By Sahil Yadav
Sky Plc & Ors v SkyKick UK Ltd & Anr (Case C-371/18)
The Court of Justice of the European Union recently issued its decision in the referral from the UK High Court in the Sky v. Skykick case ( EWHC 155 (Ch), in which the CJEU held that inclusion of broad terms in identifications of goods (“computer software” in this case) is not grounds for invalidity. However, the decision is not entirely positive for brand owners as the CJEU also held that bad faith can be a ground for invalidity where there is no bona fide intention to use a mark.
Background and Procedural History
Sky, Plc (“Sky”) brought suit against Skykick, Inc. (“Skykick”) at the UK High Court for infringement of several of its trademark registrations for SKY-formative marks.
In defense, Skykick alleged that Sky’s registrations were invalid on the basis that Sky’s trade mark specifications lacked clarity and precision because they were too broad, that the specifications included certain goods for which there was a clear lack of intention to use the marks, and such lack of intention constituted bad faith.
The UK High Court concluded that Skykick infringed Sky’s trademarks if these trademarks are determined to be validly registered.
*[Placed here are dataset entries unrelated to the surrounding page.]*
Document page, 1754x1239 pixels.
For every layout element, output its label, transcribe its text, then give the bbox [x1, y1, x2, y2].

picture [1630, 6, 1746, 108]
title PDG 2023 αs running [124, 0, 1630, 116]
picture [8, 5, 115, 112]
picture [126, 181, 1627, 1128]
However, on the question of the validity of Sky’s trademarks, it sought the guidance of the CJEU on the following questions:
- Can a trademark be declared wholly or partially invalid on the ground that some or all of the terms in the specification of goods and services are lacking in sufficient clarity and precision?
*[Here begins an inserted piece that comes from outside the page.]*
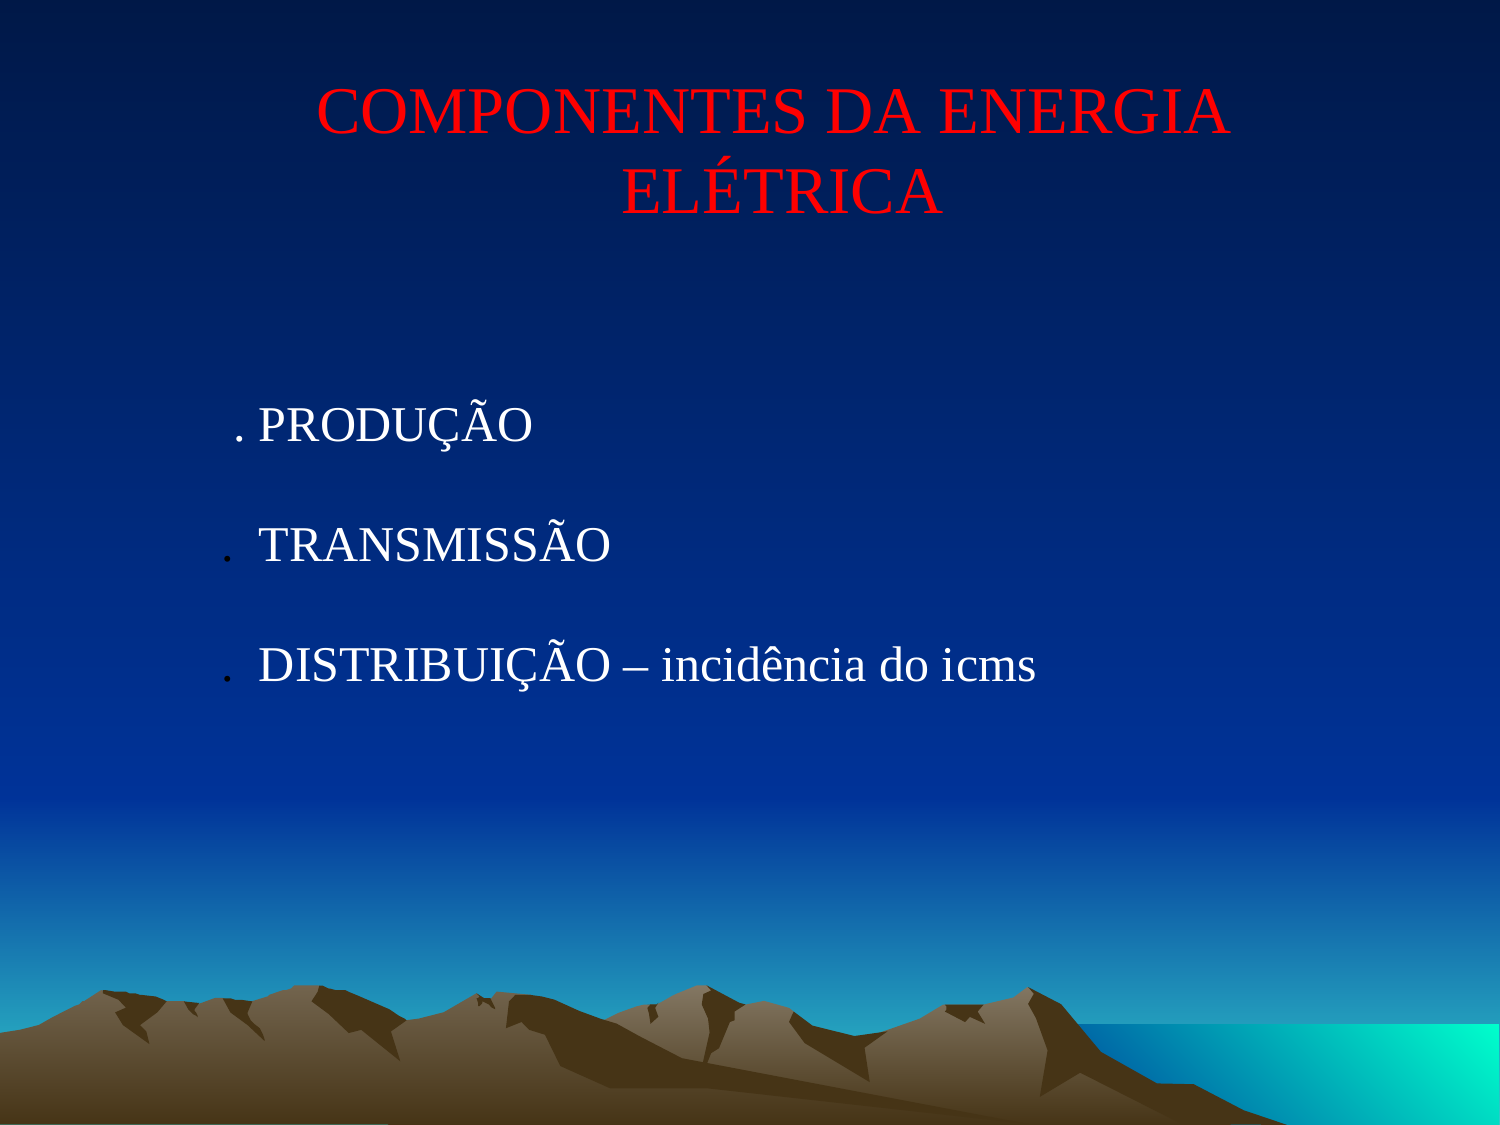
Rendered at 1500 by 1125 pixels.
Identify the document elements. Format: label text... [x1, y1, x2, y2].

text_box COMPONENTES DA ENERGIA ELÉTRICA [236, 59, 1329, 234]
text_box . PRODUÇÃO . TRANSMISSÃO . DISTRIBUIÇÃO – incidência do icms [206, 383, 1388, 699]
- If yes, whether certain terms commonly used in trademark specifications, e.g., ‘computer software’ are invalid on the ground they lack clarity and precision?
- Whether there should be a finding of bad faith when an application is made covering a wide list of goods and services with no intention to use the mark for all the specified goods and services?
- Whether a mark found invalid because the application was made in bad faith due to lack of intention to use the mark in relation to all the specified goods/services should be struck down in its entirety, or only for the affected goods/services?
On October 16, 2019, the Advocate General of the CJEU (“AG”) issued a non-binding opinion on these questions and stated that although a lack of clarity and precision was not a ground for invalidity of a registered trademark, inclusion of very broad terms may be contrary to public policy.
The CJEU issued its decision on January 29, 2020 addressing the questions referred by the UK High Court, disagreeing with the AG’s opinion on most points, and holding Sky’s registrations valid.
The CJEU answered “No” to the first question, dismissing the argument that lack of clarity and precision of the specification of goods or services is a ground for invalidation. Contrary to the AG’s opinion, it also held that as the concept of “public policy” does not relate to the characteristics of a trademark application itself, a lack of clarity and precision of the specification terms cannot be considered contrary to public policy and cannot be a ground for invalidating a registration.
Regarding invalidation on the basis of bad faith, the CJEU noted that a trademark application made without any intention to use the trademark in relation to the goods and services covered by the registration may constitute bad faith. However, it also set a high threshold for establishing bad faith, i.e., a mark would be found invalid only in circumstances where it could be shown that the applicant sought to monopolize classes of goods or services to block or undermine the interests of other businesses.
The CJEU further clarified that if bad-faith grounds for invalidity do exist for certain goods or services, the application “constitutes bad faith only in so far as it relates to those goods or services.”
Finally, the CJEU held that EU law does not preclude a provision of national law that the trademark applicant must state that its trademark is being used in relation to the claimed goods and services, or that they have a bona fide intention to do so.
The CJEU did not address the question of whether “computer software” specifically was too broad.
Significance for brand owners
This decision is important as brands and businesses risked losing trademark registrations containing broad specifications or, in the case of defensive registrations, covering goods or services for which the owners never intended to use the mark in the EU. The CJEU’s ruling that invalidation on the ground of bad faith would only occur in exceptional circumstances where the applicant sought to monopolize classes of goods/services deliberately to block or undermine third parties is heavily in favor of brand owners due to the high evidentiary threshold.
One downside of the decision for brand owners is that the CJEU failed to appreciate the reality that all businesses are now technology companies in some way, and that registrants being granted exclusive rights for ”computer software” in general can be problematic in the long run.
For now, the status quo appears to have been maintained and brand owners can continue to follow the usual practice of drafting broad trademark specifications to allow their commercial exploitation of a trademark to grow and develop over time. While we may see more challenges to defensive registrations covering goods and services for which brand owners have no plans to use the trademarks, it remains to be seen whether these challenges are able to meet the high evidentiary threshold for establishing bad faith by way of monopolization set by the CJEU.